Se mordía los labios porque no quería llorar, pero lloraba. Yo observaba sonriendo a mi hija con su medalla entre las manos, porque hay lágrimas dulces que colman de alegría, y que saben aún mejor si antes se han probado las del llanto amargo. Hasta donde me ha permitido conocer la vida, no hay peor dolor que el de ver sufrir a un hijo de manera injusta e innecesaria.
Llegan los niños sin hoja de ruta ni manual de instrucciones. Cuando nacen anda uno con ellos en brazos dando tumbos a ciegas, palpando el aire en la oscuridad para evitar tropiezos. Pero es inevitable romper algún jarrón. La mayoría de padres aciertan por instinto, transmitiendo unos valores adquiridos o reproduciendo la propia experiencia familiar. Pero sólo unos pocos son capaces de iluminar el camino a los demás.

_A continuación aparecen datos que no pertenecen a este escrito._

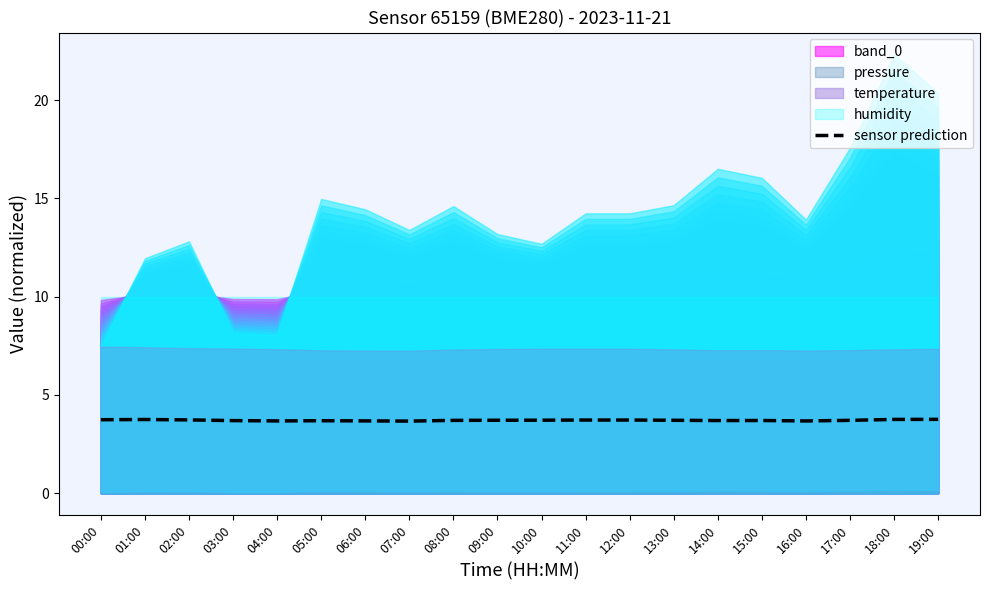

Is it true that the value at 05:00 is 6.3?

False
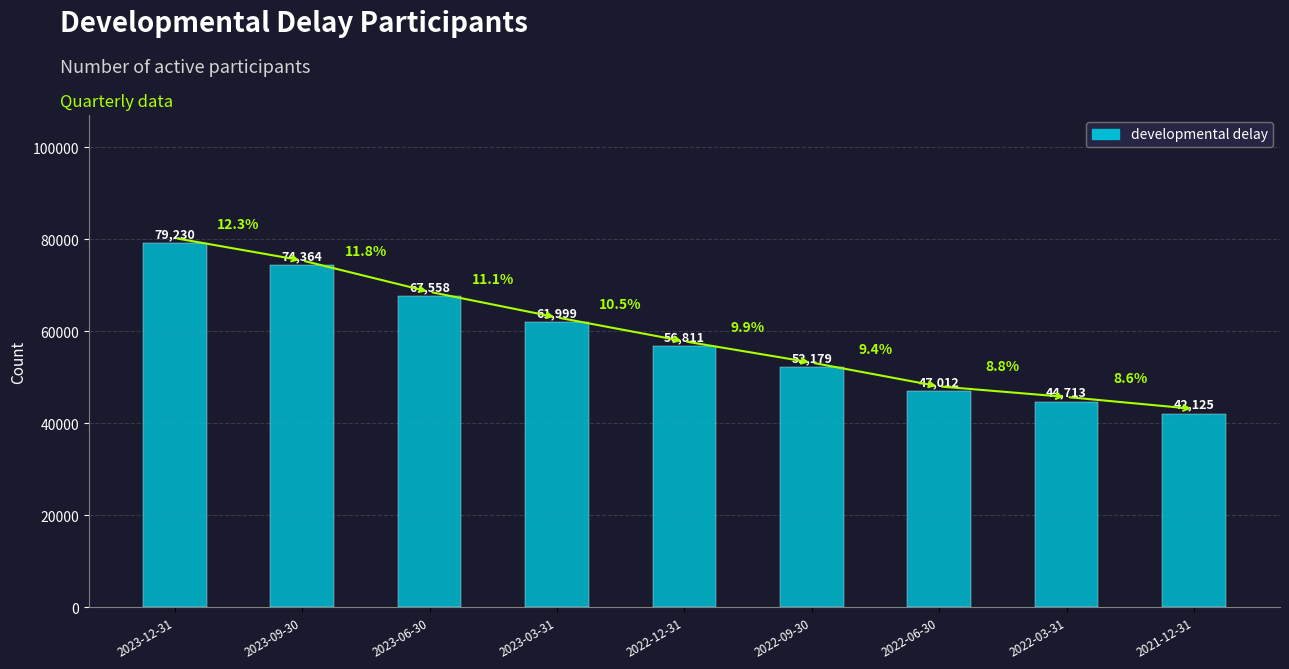

What is the label of the 3rd bar from the left?

2023-06-30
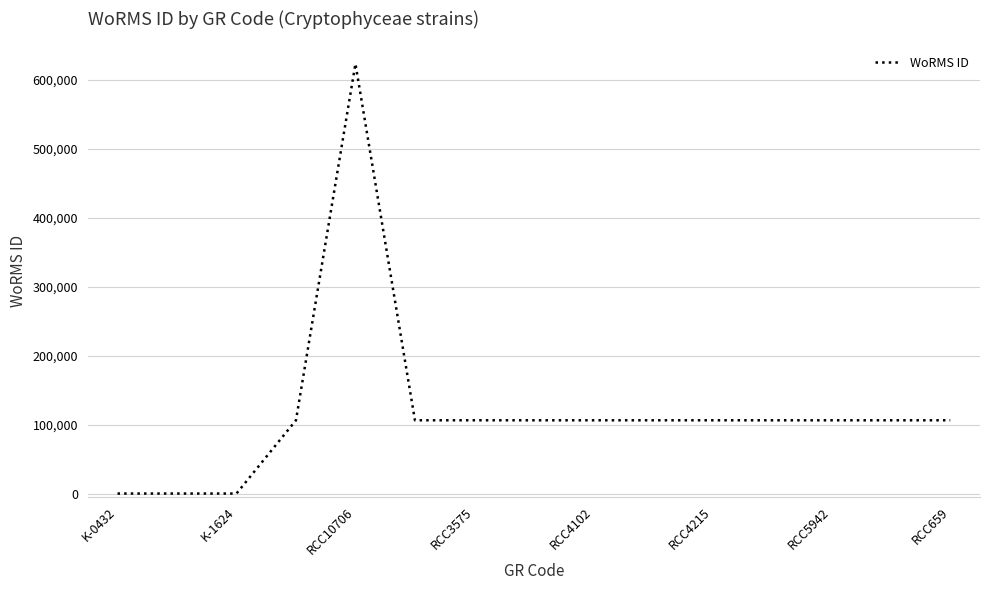

What is the difference between the maximum and minimum values?

623449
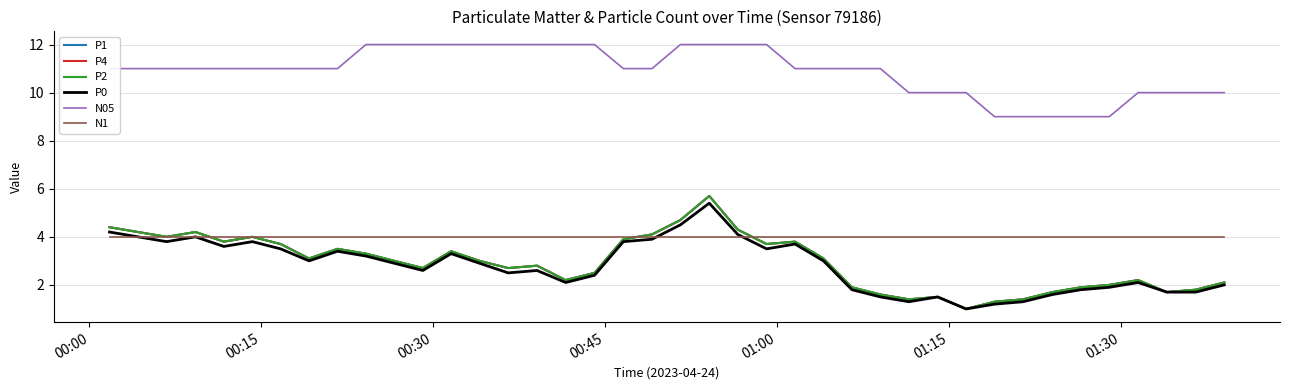

Which series has the widest spread of values?

P1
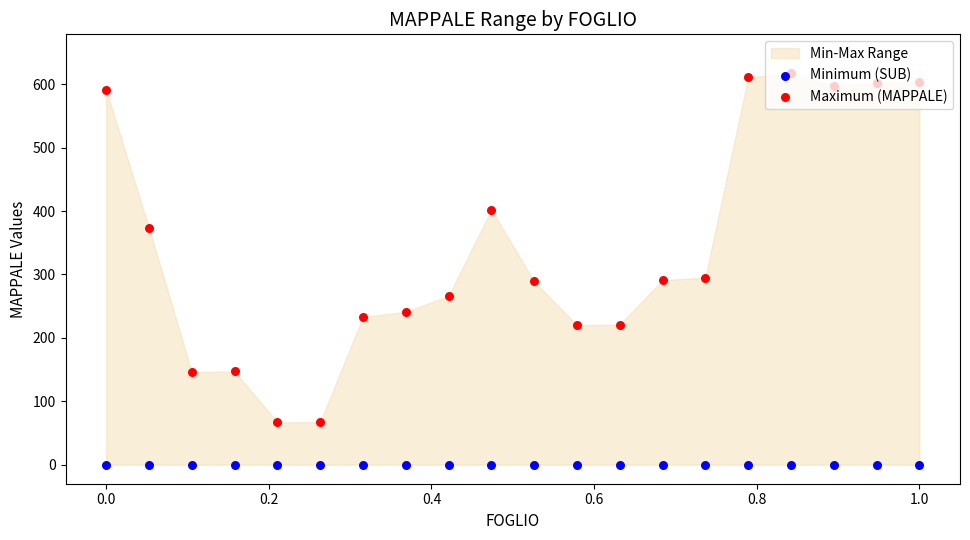

What is the total value across all series at 1.0?

603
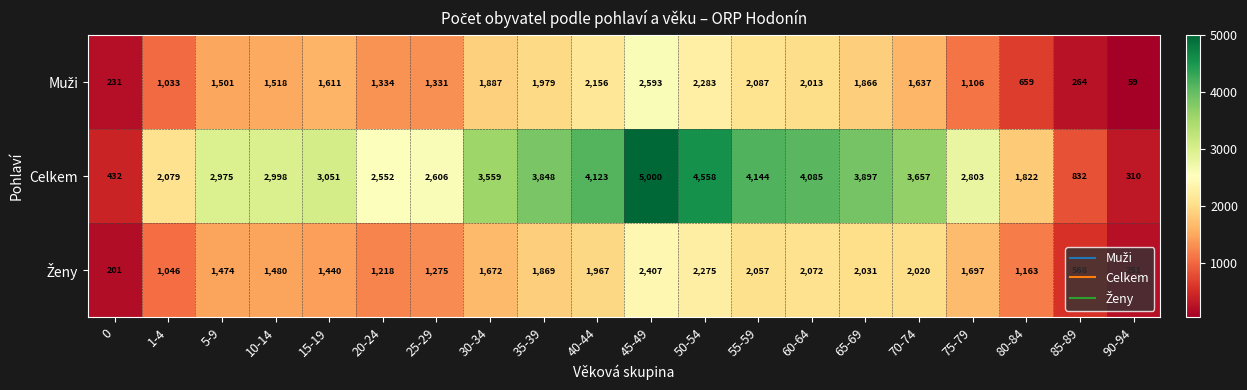

Which series changed the most between 80-84 and 85-89?

Celkem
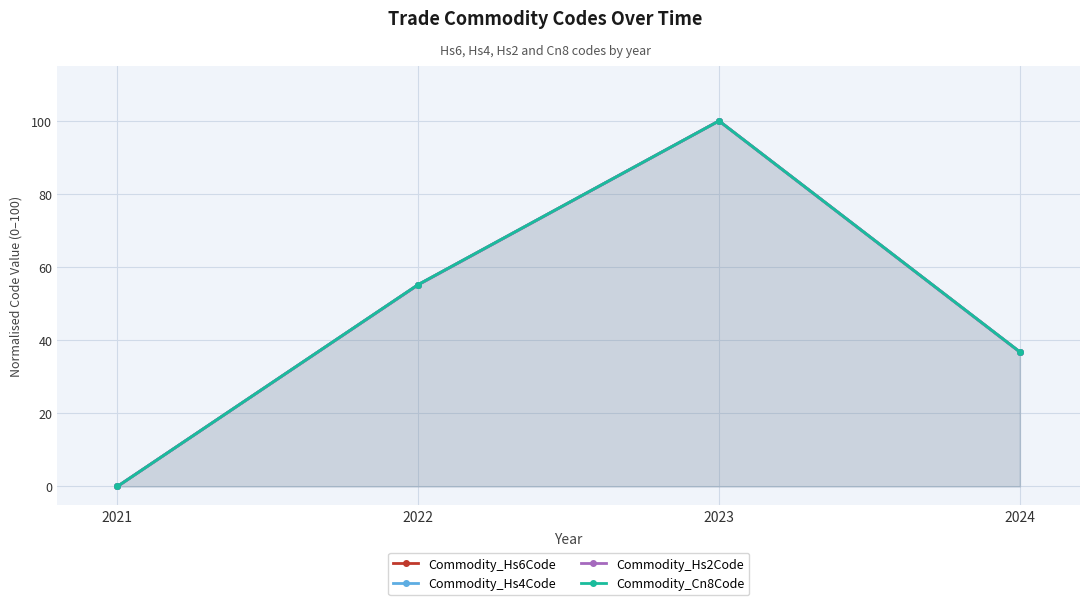

True or false: Commodity_Cn8Code and Commodity_Hs4Code intersect in this chart.

False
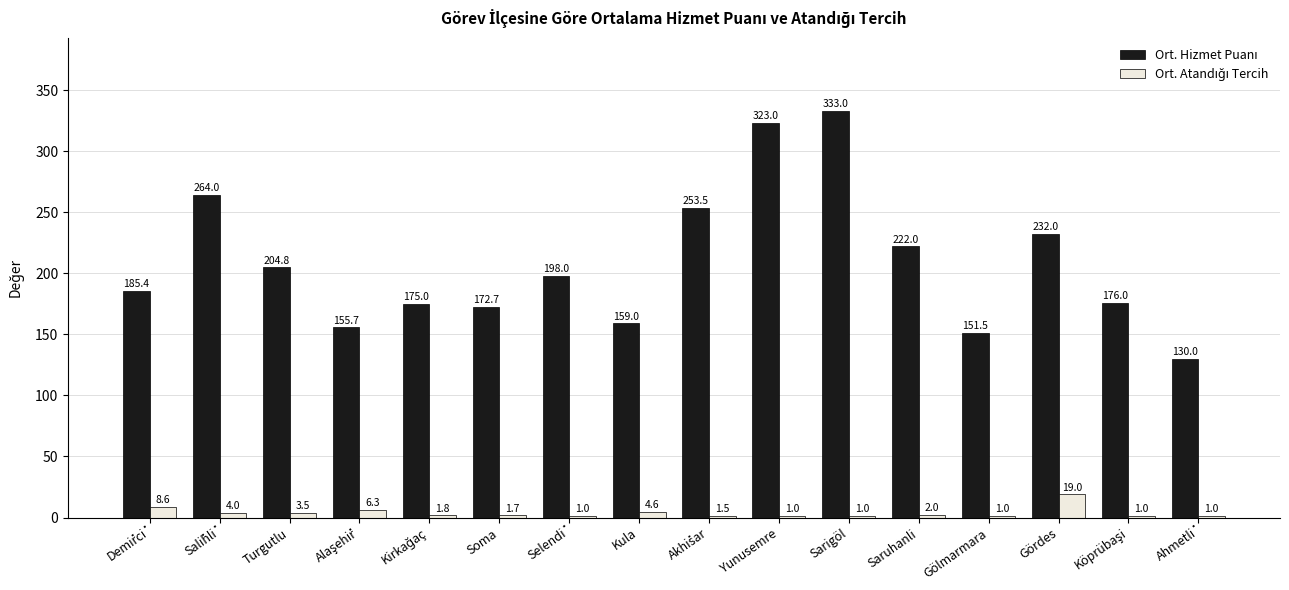

What is the total value across all series at Saruhanli?

224.0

Daniel Capó ha escrito Florecer (Editorial Didaskalos), un librito bellísimo sobre la aventura, cada día más incierta, de educar a los hijos en casa. Comparte el ensayo con Carlos Granados, que se ocupa del enfoque escolar. El texto de Capó es emocionante porque expresa con una mezcla de brillantez y ternura algunas de los retos que a uno le gustaría haber cumplido como padre cuando esté bajando el telón de la vida, y vea permanecer a los hijos solos en el escenario.